> [Complete the following]
1. List the names of the enumerators declared in enum aa in the forum post about gcc's -fshort-enums option.
2. In the forum post about gcc's -fshort-enums option, which compiler version produced the output "size = 1 4 4"?
3. Continue the forum post about gcc's -fshort-enums option from its last sentence.

> [Source passage]
- Opening Delimiter -

Thanks for the reply,
But why is there a difference in the output of same tc, with an old gcc
compiler and a new version of compiler.
Was there a bug in the earlier gcc.
I have a doubt.
Gcc manual says that
"-fshort-enums
Allocate to an enum type only as many bytes as it needs for the
declared range of possible values. Specifically, the enum type will be
equivalent to the smallest integer type which has enough room."
Does -fshort-enum guides the size of enumeration type or the size of
enumerator constant ?
After modifying the tc as
#include <stdio.h>
int main()
{
enum aa {
a = 0, b =127 , c
};
printf("size = %d %d %d\n", sizeof(enum aa),sizeof(b),
sizeof(c));
printf("value= %d %d %d\n", a,b,c);
return 0;
)
The output is
size = 1 1 1
value= 0 127 128
when gcc (GCC) 3.3.1 (SuSE Linux) is used with -fshort-enums.
And
size = 1 4 4
value= 0 127 128
when (GCC) 4.1.0 20050915 (experimental) is used with -fshort-enums.
Which of the two output is standard confirming.?

- Closing Delimiter -

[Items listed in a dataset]
- Opening Delimiter -

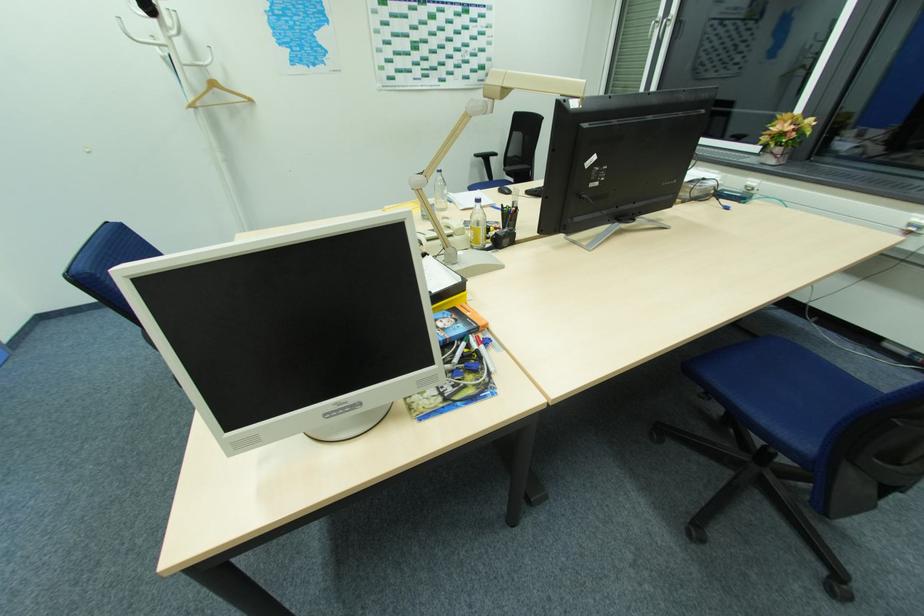
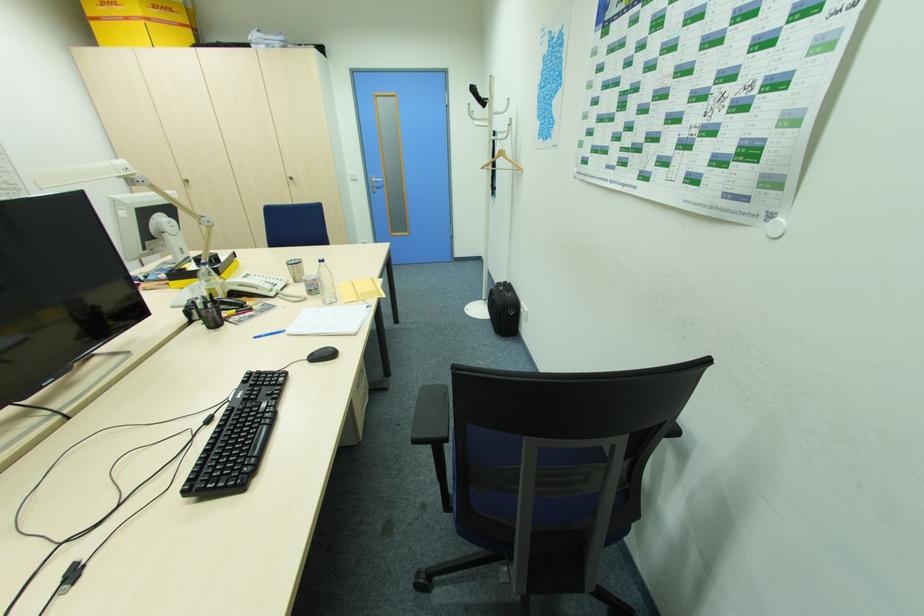
Locate, in the second image, the point that corresponds to the point at 442,174 in the first image.

(324, 264)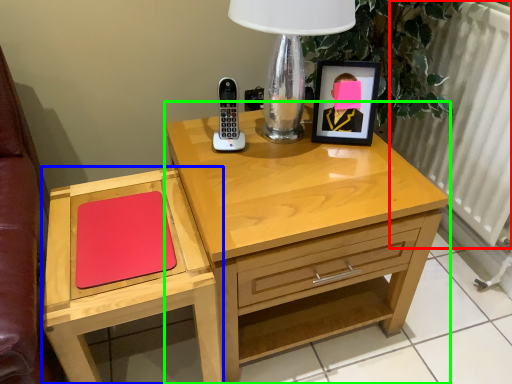
Question: Considering the real-world distances, which object is closest to radiator (highlighted by a red box)? chest of drawers (highlighted by a blue box) or nightstand (highlighted by a green box).

Choices:
 (A) chest of drawers
 (B) nightstand

Answer: (B)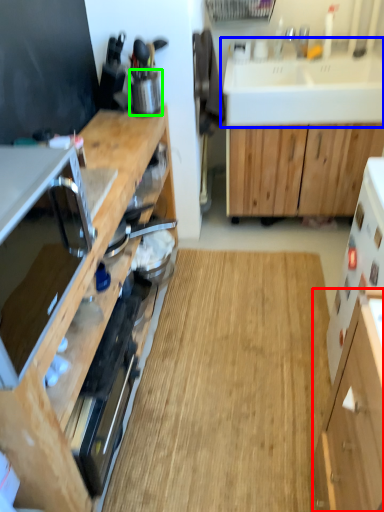
Question: Based on their relative distances, which object is nearer to cabinetry (highlighted by a red box)? Choose from sink (highlighted by a blue box) and appliance (highlighted by a green box).

Choices:
 (A) sink
 (B) appliance

Answer: (B)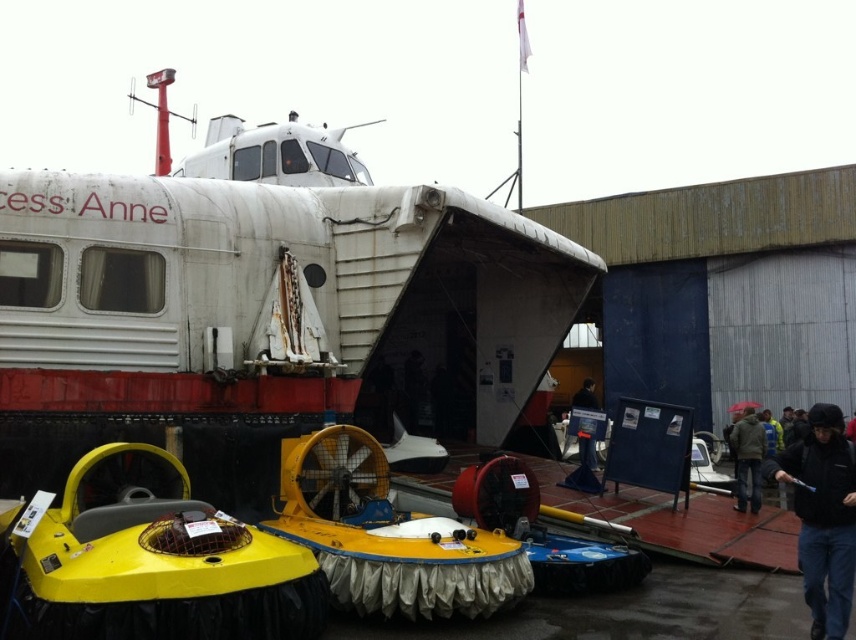
Question: Which of the following is the closest to the observer?

Choices:
 (A) brown fuzzy jacket at lower right
 (B) black matte jacket at lower right

Answer: (B)

Question: Is white matte boat at center wider than brown fuzzy jacket at lower right?

Choices:
 (A) no
 (B) yes

Answer: (B)

Question: Does black matte jacket at lower right appear on the right side of black jacket at lower right?

Choices:
 (A) no
 (B) yes

Answer: (B)

Question: Which point is closer to the camera?

Choices:
 (A) (580, 396)
 (B) (753, 499)

Answer: (B)

Question: Which of these objects is positioned farthest from the black matte jacket at lower right?

Choices:
 (A) brown fuzzy jacket at lower right
 (B) black jacket at lower right

Answer: (B)

Question: Can you confirm if black matte jacket at lower right is wider than brown fuzzy jacket at lower right?

Choices:
 (A) yes
 (B) no

Answer: (A)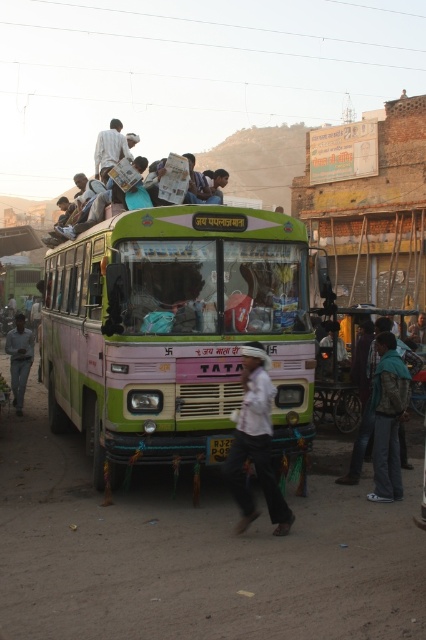
Measure the distance between green matte bus at center and camera.

6.13 meters

Which is more to the left, green matte bus at center or light brown fabric bag at upper center?

green matte bus at center

The width and height of the screenshot is (426, 640). What do you see at coordinates (175, 332) in the screenshot? I see `green matte bus at center` at bounding box center [175, 332].

Locate an element on the screen. green matte bus at center is located at coordinates (175, 332).

Based on the photo, does white cotton shirt at center appear on the right side of light brown fabric bag at upper center?

Yes, white cotton shirt at center is to the right of light brown fabric bag at upper center.

Does point (236, 484) lie in front of point (103, 198)?

That is True.

Identify the location of white cotton shirt at center. The height and width of the screenshot is (640, 426). (256, 444).

Who is shorter, green matte bus at center or white cotton shirt at center?

white cotton shirt at center is shorter.

Does green matte bus at center appear over white cotton shirt at center?

Yes.

Where is `green matte bus at center`? The image size is (426, 640). green matte bus at center is located at coordinates (175, 332).

Find the location of a particular element. The image size is (426, 640). green matte bus at center is located at coordinates pyautogui.click(x=175, y=332).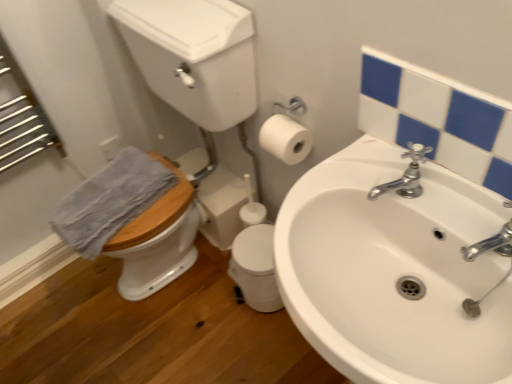
Question: Considering the relative positions of white ceramic sink at center and white glossy mirror at upper right in the image provided, is white ceramic sink at center to the right of white glossy mirror at upper right from the viewer's perspective?

Choices:
 (A) yes
 (B) no

Answer: (B)

Question: Can you confirm if white ceramic sink at center is thinner than white glossy mirror at upper right?

Choices:
 (A) yes
 (B) no

Answer: (B)

Question: Does white ceramic sink at center have a smaller size compared to white glossy mirror at upper right?

Choices:
 (A) no
 (B) yes

Answer: (A)

Question: Does white ceramic sink at center have a greater width compared to white glossy mirror at upper right?

Choices:
 (A) no
 (B) yes

Answer: (B)

Question: Is white ceramic sink at center at the left side of white glossy mirror at upper right?

Choices:
 (A) yes
 (B) no

Answer: (A)

Question: Looking at the image, does white ceramic sink at center seem bigger or smaller compared to white matte toilet paper at upper right?

Choices:
 (A) big
 (B) small

Answer: (A)

Question: Is white ceramic sink at center taller or shorter than white matte toilet paper at upper right?

Choices:
 (A) short
 (B) tall

Answer: (B)

Question: Based on their positions, is white ceramic sink at center located to the left or right of white matte toilet paper at upper right?

Choices:
 (A) right
 (B) left

Answer: (A)

Question: From a real-world perspective, is white ceramic sink at center positioned above or below white matte toilet paper at upper right?

Choices:
 (A) below
 (B) above

Answer: (A)

Question: Considering the positions of point (464, 322) and point (409, 150), is point (464, 322) closer or farther from the camera than point (409, 150)?

Choices:
 (A) farther
 (B) closer

Answer: (B)

Question: From a real-world perspective, is white ceramic sink at center positioned above or below silver metallic faucet at upper right?

Choices:
 (A) above
 (B) below

Answer: (B)

Question: Considering the positions of white ceramic sink at center and silver metallic faucet at upper right in the image, is white ceramic sink at center wider or thinner than silver metallic faucet at upper right?

Choices:
 (A) thin
 (B) wide

Answer: (B)

Question: From their relative heights in the image, would you say white ceramic sink at center is taller or shorter than silver metallic faucet at upper right?

Choices:
 (A) tall
 (B) short

Answer: (A)

Question: Is point (273, 132) closer or farther from the camera than point (420, 162)?

Choices:
 (A) farther
 (B) closer

Answer: (A)

Question: Which is correct: white matte toilet paper at upper right is inside silver metallic faucet at upper right, or outside of it?

Choices:
 (A) outside
 (B) inside

Answer: (A)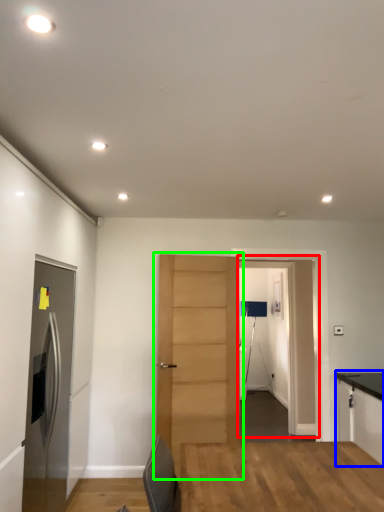
Question: Which object is positioned closest to glass door (highlighted by a red box)? Select from cabinetry (highlighted by a blue box) and door (highlighted by a green box).

Choices:
 (A) cabinetry
 (B) door

Answer: (A)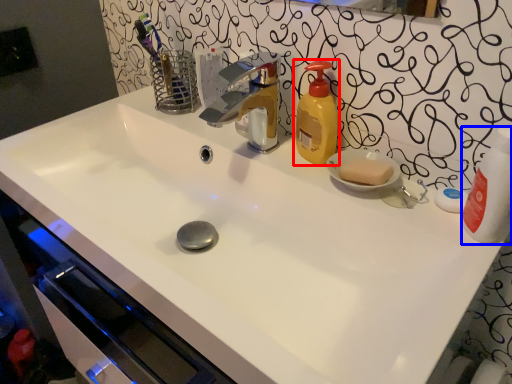
Question: Which object appears closest to the camera in this image, soap dispenser (highlighted by a red box) or cleaning product (highlighted by a blue box)?

Choices:
 (A) soap dispenser
 (B) cleaning product

Answer: (B)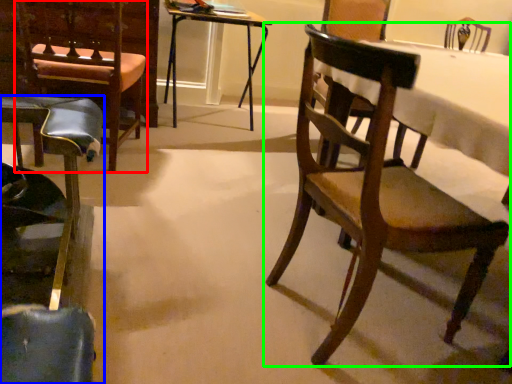
Question: Estimate the real-world distances between objects in this image. Which object is farther from armchair (highlighted by a red box), chair (highlighted by a blue box) or chair (highlighted by a green box)?

Choices:
 (A) chair
 (B) chair

Answer: (B)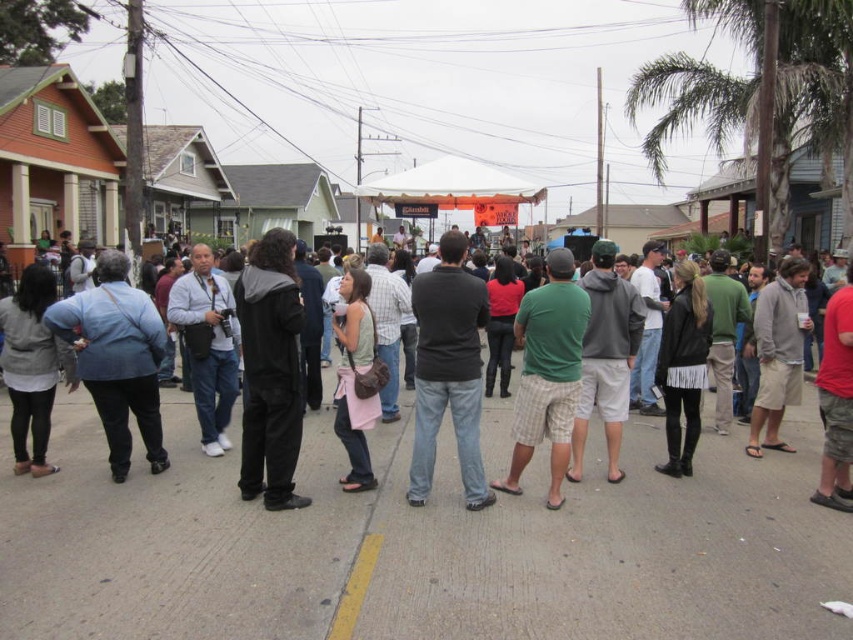
Question: Can you confirm if black leather jacket at center is thinner than green plaid shorts at center?

Choices:
 (A) yes
 (B) no

Answer: (A)

Question: Does matte black jacket at left have a greater width compared to green fabric dress at center?

Choices:
 (A) yes
 (B) no

Answer: (A)

Question: Which point is closer to the camera?

Choices:
 (A) (418, 349)
 (B) (225, 408)

Answer: (A)

Question: Is black matte jumpsuit at center closer to the viewer compared to green plaid shorts at center?

Choices:
 (A) no
 (B) yes

Answer: (B)

Question: Which point appears closest to the camera in this image?

Choices:
 (A) [271, 433]
 (B) [38, 365]
 (C) [109, 444]

Answer: (A)

Question: Which of the following is the farthest from the observer?

Choices:
 (A) (357, 428)
 (B) (103, 387)
 (C) (3, 374)

Answer: (C)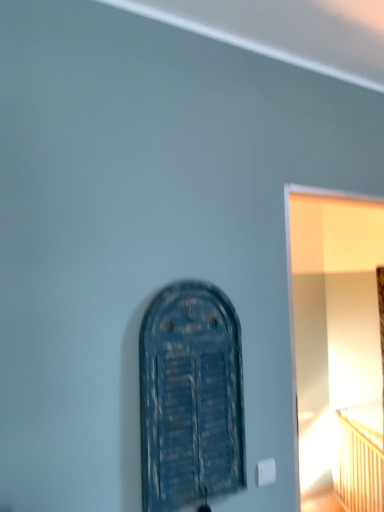
Question: Looking at their shapes, would you say blue wooden door at center is wider or thinner than wooden bed at right?

Choices:
 (A) wide
 (B) thin

Answer: (B)

Question: Considering their positions, is blue wooden door at center located in front of or behind wooden bed at right?

Choices:
 (A) front
 (B) behind

Answer: (A)

Question: Estimate the real-world distances between objects in this image. Which object is farther from the white glossy door at right?

Choices:
 (A) blue wooden door at center
 (B) wooden bed at right

Answer: (A)

Question: Estimate the real-world distances between objects in this image. Which object is farther from the white glossy door at right?

Choices:
 (A) wooden bed at right
 (B) blue wooden door at center

Answer: (B)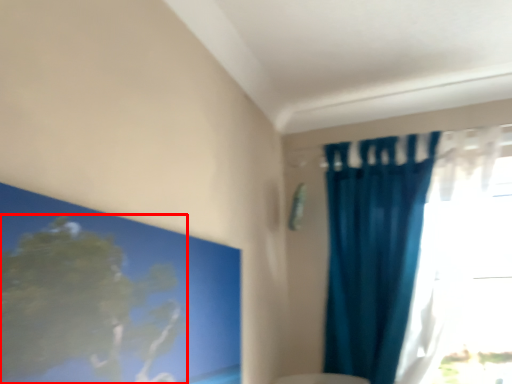
Question: Where is tree (annotated by the red box) located in relation to curtain in the image?

Choices:
 (A) left
 (B) right

Answer: (A)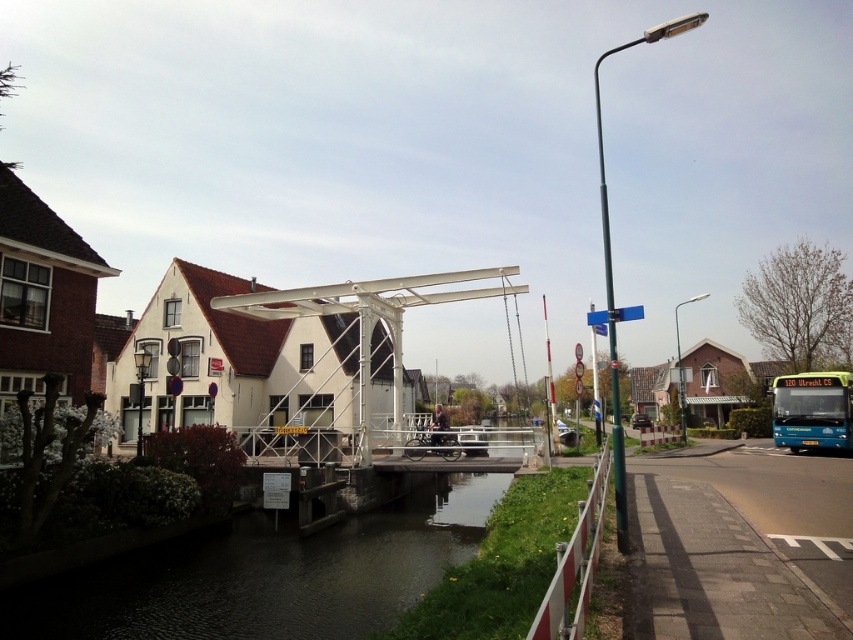
Is point (834, 387) positioned after point (602, 250)?

No, it is not.

Is teal matte bus at lower right positioned behind metallic pole at right?

Yes, it is behind metallic pole at right.

Does point (805, 380) lie behind point (601, 160)?

That is False.

I want to click on teal matte bus at lower right, so click(811, 410).

Can you confirm if dark water at center is bigger than metallic pole at upper right?

No.

What do you see at coordinates (267, 577) in the screenshot? The width and height of the screenshot is (853, 640). I see `dark water at center` at bounding box center [267, 577].

Who is more distant from viewer, (33, 593) or (677, 320)?

Positioned behind is point (677, 320).

The height and width of the screenshot is (640, 853). Identify the location of dark water at center. (267, 577).

Locate an element on the screen. Image resolution: width=853 pixels, height=640 pixels. metallic pole at right is located at coordinates (611, 268).

Measure the distance between point [596,134] and camera.

The distance of point [596,134] from camera is 135.47 meters.

At what (x,y) coordinates should I click in order to perform the action: click on metallic pole at right. Please return your answer as a coordinate pair (x, y). The height and width of the screenshot is (640, 853). Looking at the image, I should click on [611, 268].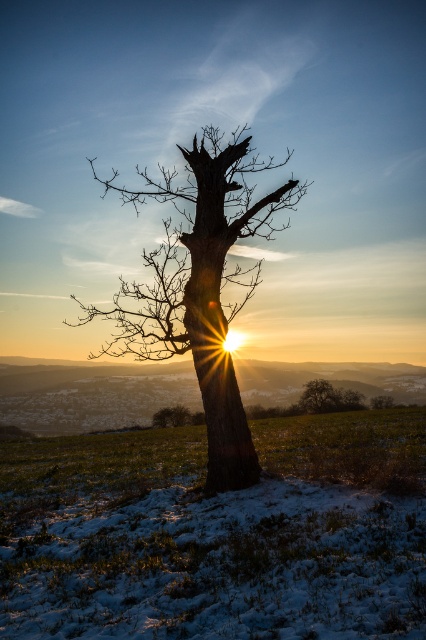
Who is higher up, snowy grass at center or smooth brown tree at center?

Positioned higher is snowy grass at center.

Locate an element on the screen. This screenshot has height=640, width=426. snowy grass at center is located at coordinates (216, 534).

Between point (331, 486) and point (304, 403), which one is positioned behind?

The point (304, 403) is behind.

Locate an element on the screen. This screenshot has height=640, width=426. snowy grass at center is located at coordinates (216, 534).

Between dark brown bark tree at center and smooth bark tree trunk at center, which one appears on the left side from the viewer's perspective?

dark brown bark tree at center is more to the left.

Locate an element on the screen. Image resolution: width=426 pixels, height=640 pixels. dark brown bark tree at center is located at coordinates (201, 288).

Locate an element on the screen. The width and height of the screenshot is (426, 640). dark brown bark tree at center is located at coordinates (201, 288).

Does smooth bark tree trunk at center have a smaller size compared to smooth brown tree at center?

Correct, smooth bark tree trunk at center occupies less space than smooth brown tree at center.

Is smooth bark tree trunk at center bigger than smooth brown tree at center?

Actually, smooth bark tree trunk at center might be smaller than smooth brown tree at center.

Where is `smooth bark tree trunk at center`? smooth bark tree trunk at center is located at coordinates (215, 356).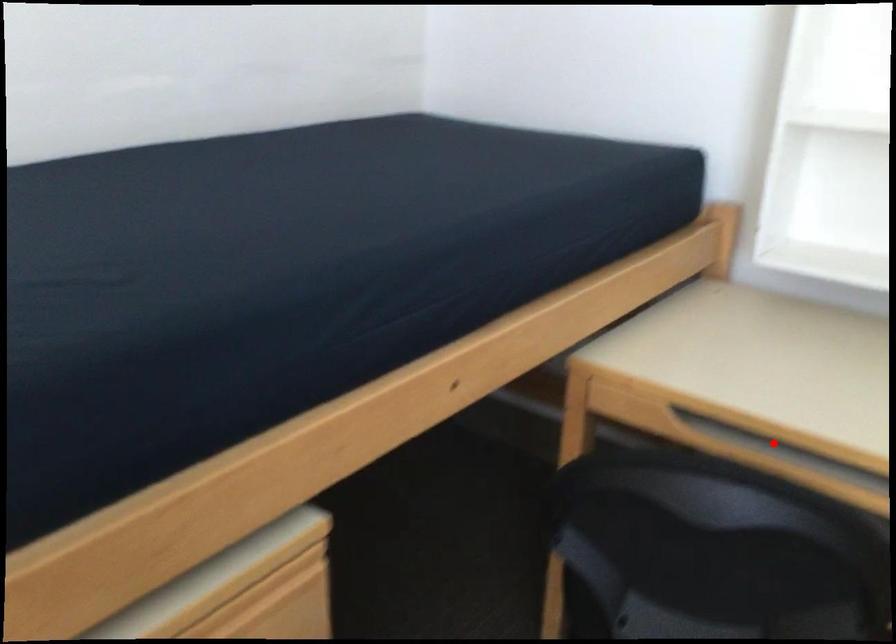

- Closing Delimiter -

> [Set of answers]
1. a, b, c

2. (GCC) 4.1.0 20050915 (experimental), used with -fshort-enums.

3.
> -----Original Message-----
> From: Daniel Jacobowitz [mailto:drow@xxxxxxxxx]
> Sent: Wednesday, September 21, 2005 6:10 PM
> To: Gaurav Gautam, Noida
> Cc: gcc@xxxxxxxxxxx; gcc-help@xxxxxxxxxxx
> Subject: Re: No effect of -fshort-enums..is it a bug
>
> On Wed, Sep 21, 2005 at 05:46:58PM +0530, Gaurav Gautam, Noida wrote:
> > int main()
> > {
> > enum aa {
> > a = 0, b =127 , c
> > };
> >
> > printf("size = %d %d %d\n", sizeof(a),sizeof(b),
sizeof(c));
> > printf("value= %d %d %d\n", a,b,c);
> > return 0;
> > }
>
> > The option -fshort-enums has no effect and the output is same as it
is
> without this option.
>
> It's not a bug. Add sizeof(enum aa) to your printf; _that_ will be
> affected by -fshort-enums. The type of the enumerators remains int.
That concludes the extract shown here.